Can you test some sample without giving a scorer argument and compare the output? You didn’t run lm_optimizer and I don’t know how you built the scorer. Usually this shouldn’t worsen the WER that much, but who knows.

You seem to have a pretty special setup. Can you describe your use case?

please compare without LM.

@rajpuneet.sandhu Also, you just re-trained using the same parameters, but some might require re-evaluation: LM alpha/beta, model complexity (128 ? that seems very low), beam width 32 looks low as well, 500 epochs looks like a lot.

Is this English ? Indian ? English with Indian accent ?
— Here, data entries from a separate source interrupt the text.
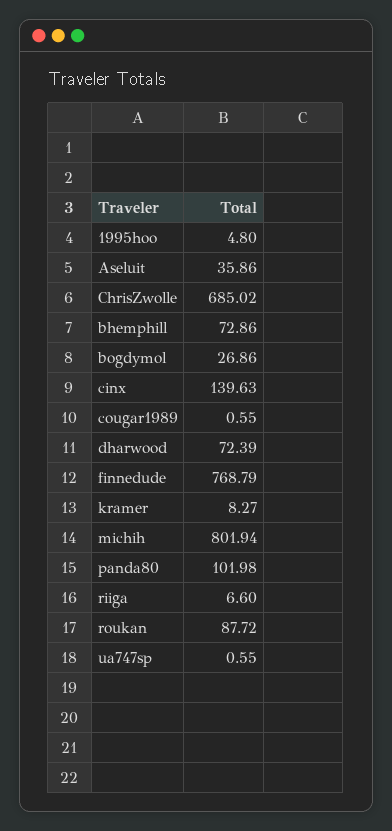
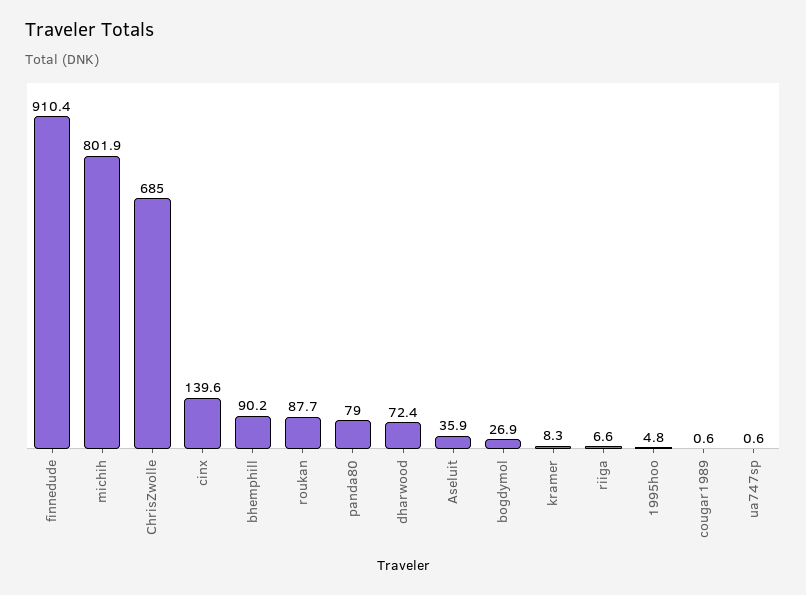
  {
    "1995hoo": 4.8,
    "Aseluit": 35.86,
    "ChrisZwolle": 685.02,
-   "bhemphill": 72.86,
+   "bhemphill": 90.2,
    "bogdymol": 26.86,
    "cinx": 139.63,
    "cougar1989": 0.55,
    "dharwood": 72.39,
-   "finnedude": 768.79,
+   "finnedude": 910.4,
    "kramer": 8.27,
    "michih": 801.94,
-   "panda80": 101.98,
+   "panda80": 79,
    "riiga": 6.6,
    "roukan": 87.72,
    "ua747sp": 0.55
  }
I ran the test without an LM and scorer and now the WER is similar. It is 77% for 0.6.1 and 80% for 0.9.3. This suggests that the difference is due to LM and scorer. I generated the scorer using exactly what was there in the documentation:

python3 /home/rsandhu/deepspeech_v091/DeepSpeech/data/lm/generate_lm.py --input_txt /home/rsandhu/sns/sns-app-android/app/src/main/assets/ww/text-corpus.txt --output_dir /home/rsandhu/deepspeech_v091/ww_scorer \
  --top_k 500000 --kenlm_bins /home/rsandhu/kenlm/build/bin/ \
  --arpa_order 5 --max_arpa_memory "85%" --arpa_prune "0|0|1" \
  --binary_a_bits 255 --binary_q_bits 8 --binary_type trie --discount_fallback

/home/rsandhu/deepspeech_v091/DeepSpeech/data/lm/generate_scorer_package --alphabet /home/rsandhu/sns/sns-app-android/app/src/main/assets/ww/alphabet.txt --lm /home/rsandhu/deepspeech_v091/ww_scorer/lm.binary --vocab /home/rsandhu/deepspeech_v091/ww_scorer/vocab-500000.txt \
  --package /home/rsandhu/deepspeech_v091/ww_scorer/kenlm.scorer --default_alpha 0.931289039105002 --default_beta 1.1834137581510284

And this is how I have built the lm.binary and trie:

/home/rsandhu/kenlm/build/bin/lmplz --order 5 \
       --temp_prefix /tmp/ \
       --memory 50% \
       --text text-corpus.txt \
       --arpa lm.arpa \
       --prune 0 0 0 1 --discount_fallback 1

/home/rsandhu/kenlm/build/bin/build_binary -a 255 \
              -q 8 \
              trie \
              lm.arpa \
              lm.binary

~/deepspeech_061/DeepSpeech/generate_trie /home/rsandhu/sns/sns-app-android/app/src/main/assets/ww/alphabet.txt /home/rsandhu/sns/sns-app-android/app/src/main/assets/ww/lm.binary /home/rsandhu/ds_061_trie/trie_ww

I am using this for hotword detection and the dataset consists of only this data in this training experiment and it’s only 4 hours of data. The words are english and the accents are mixed… Indian, American, British and a few more. Do you guys have any suggestions on how to improve the performance?

You have a special use case and I would advise you to build your own scorer. Check the scripts and use KenLM as you did last time. Basically get rid of all commands that aim to minimize the model as you want the maximum of the input intact.